Isu pernikahan sesama jenis kembali mengguncang perbincangan publik di Jepang setelah Pengadilan Tinggi Tokyo memutuskan bahwa penolakan terhadap pernikahan sesama jenis dianggap konstitusional. Putusan ini menandai perubahan besar dalam dinamika hukum yang berkaitan dengan kehidupan di Jepang, terutama karena sebelumnya lima putusan tingkat tinggi lain menyatakan sebaliknya. Keputusan terbaru ini menjadi pertama kalinya pengadilan tingkat tinggi memihak pada status quo.
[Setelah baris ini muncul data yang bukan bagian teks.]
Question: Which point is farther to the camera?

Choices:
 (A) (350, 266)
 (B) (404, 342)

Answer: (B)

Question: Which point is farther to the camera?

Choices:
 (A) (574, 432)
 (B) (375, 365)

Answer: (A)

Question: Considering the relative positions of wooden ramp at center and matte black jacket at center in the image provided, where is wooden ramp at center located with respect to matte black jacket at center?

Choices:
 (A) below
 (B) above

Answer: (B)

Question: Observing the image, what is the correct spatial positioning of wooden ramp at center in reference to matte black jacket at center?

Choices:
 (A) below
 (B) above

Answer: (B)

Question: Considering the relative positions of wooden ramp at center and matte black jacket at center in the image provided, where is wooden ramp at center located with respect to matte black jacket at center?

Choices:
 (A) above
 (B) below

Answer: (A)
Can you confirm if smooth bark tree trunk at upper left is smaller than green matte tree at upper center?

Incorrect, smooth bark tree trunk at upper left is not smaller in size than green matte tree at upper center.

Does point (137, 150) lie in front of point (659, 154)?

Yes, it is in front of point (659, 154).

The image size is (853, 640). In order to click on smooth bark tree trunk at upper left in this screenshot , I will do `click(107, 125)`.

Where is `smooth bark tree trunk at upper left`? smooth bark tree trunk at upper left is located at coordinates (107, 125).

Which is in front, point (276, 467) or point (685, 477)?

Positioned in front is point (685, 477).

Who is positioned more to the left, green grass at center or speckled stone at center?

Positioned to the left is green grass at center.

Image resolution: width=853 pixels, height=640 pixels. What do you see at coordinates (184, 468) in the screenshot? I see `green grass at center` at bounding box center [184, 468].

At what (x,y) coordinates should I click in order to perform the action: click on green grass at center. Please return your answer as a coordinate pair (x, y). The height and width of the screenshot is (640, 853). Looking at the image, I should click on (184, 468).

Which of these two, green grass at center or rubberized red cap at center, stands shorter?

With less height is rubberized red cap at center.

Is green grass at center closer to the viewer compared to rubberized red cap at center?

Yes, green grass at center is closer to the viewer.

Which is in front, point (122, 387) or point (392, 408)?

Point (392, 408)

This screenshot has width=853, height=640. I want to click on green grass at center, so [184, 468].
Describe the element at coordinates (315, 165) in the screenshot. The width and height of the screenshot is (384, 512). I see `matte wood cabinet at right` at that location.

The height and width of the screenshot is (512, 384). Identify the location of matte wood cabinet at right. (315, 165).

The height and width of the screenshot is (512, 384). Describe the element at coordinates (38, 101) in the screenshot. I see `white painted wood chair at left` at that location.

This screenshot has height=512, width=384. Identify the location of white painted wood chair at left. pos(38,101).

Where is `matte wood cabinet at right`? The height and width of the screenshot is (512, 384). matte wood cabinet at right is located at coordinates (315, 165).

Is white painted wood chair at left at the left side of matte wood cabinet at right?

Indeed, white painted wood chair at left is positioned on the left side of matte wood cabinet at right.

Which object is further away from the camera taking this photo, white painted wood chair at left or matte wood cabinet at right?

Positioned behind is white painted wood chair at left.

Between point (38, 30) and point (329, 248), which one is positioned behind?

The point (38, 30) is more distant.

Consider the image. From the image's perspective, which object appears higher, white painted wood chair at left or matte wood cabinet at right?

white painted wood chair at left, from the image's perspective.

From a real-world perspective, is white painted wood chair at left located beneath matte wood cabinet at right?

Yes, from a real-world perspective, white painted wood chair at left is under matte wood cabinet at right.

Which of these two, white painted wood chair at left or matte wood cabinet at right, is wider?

Gugatan yang Berawal dari Delapan Penggugat
Kasus ini diajukan oleh delapan orang dalam hubungan sesama jenis yang tinggal di Tokyo. Mereka menilai bahwa aturan dalam hukum perdata yang menolak pengakuan pernikahan sesama jenis melanggar hak konstitusional warga negara. Menurut mereka, pembatasan tersebut menghambat hak untuk membangun keluarga sesuai identitas gender dan orientasi seksual—bagian penting dari keseharian dalam kehidupan di Jepang.
Pada Maret tahun lalu, pengadilan tingkat pertama mengakui bahwa kondisi tersebut berada dalam “keadaan inkonstitusional”, namun tetap menolak tuntutan ganti rugi. Para penggugat kemudian mengajukan banding, berharap putusan lebih progresif.
Pembalikan Tren Putusan Sebelumnya
Sejak 2019, enam gugatan mengenai pernikahan sesama jenis diajukan di berbagai wilayah Jepang. Putusan-putusan pengadilan negeri sebelumnya beragam—dua menyatakan inkonstitusional, tiga menyebut “inkonstitusional secara kondisi”, dan satu menyatakan konstitusional. Pada tingkat banding, seluruh putusan sebelumnya menyebut penolakan pernikahan sesama jenis sebagai inkonstitusional.
Namun kini, Pengadilan Tinggo Tokyo berbalik arah, menegaskan sikap bahwa aturan yang berlaku masih sesuai konstitusi. Putusan ini tentu menambah babak baru dalam dinamika hukum dan sosial terkait kehidupan di Jepang, terutama bagi komunitas LGBTQ+ yang berharap adanya reformasi regulasi.
Perdebatan yang Semakin Panas
Keputusan ini bukan hanya menggugurkan tuntutan para penggugat, tetapi juga memunculkan kembali perdebatan nasional tentang kesetaraan pernikahan. Banyak pihak menilai bahwa masyarakat Jepang kini jauh lebih terbuka terhadap keberagaman dibanding beberapa dekade lalu, sehingga hukum dianggap perlu menyesuaikan perkembangan sosial tersebut. Namun sebagian lainnya masih berpegang pada interpretasi tradisional perkawinan.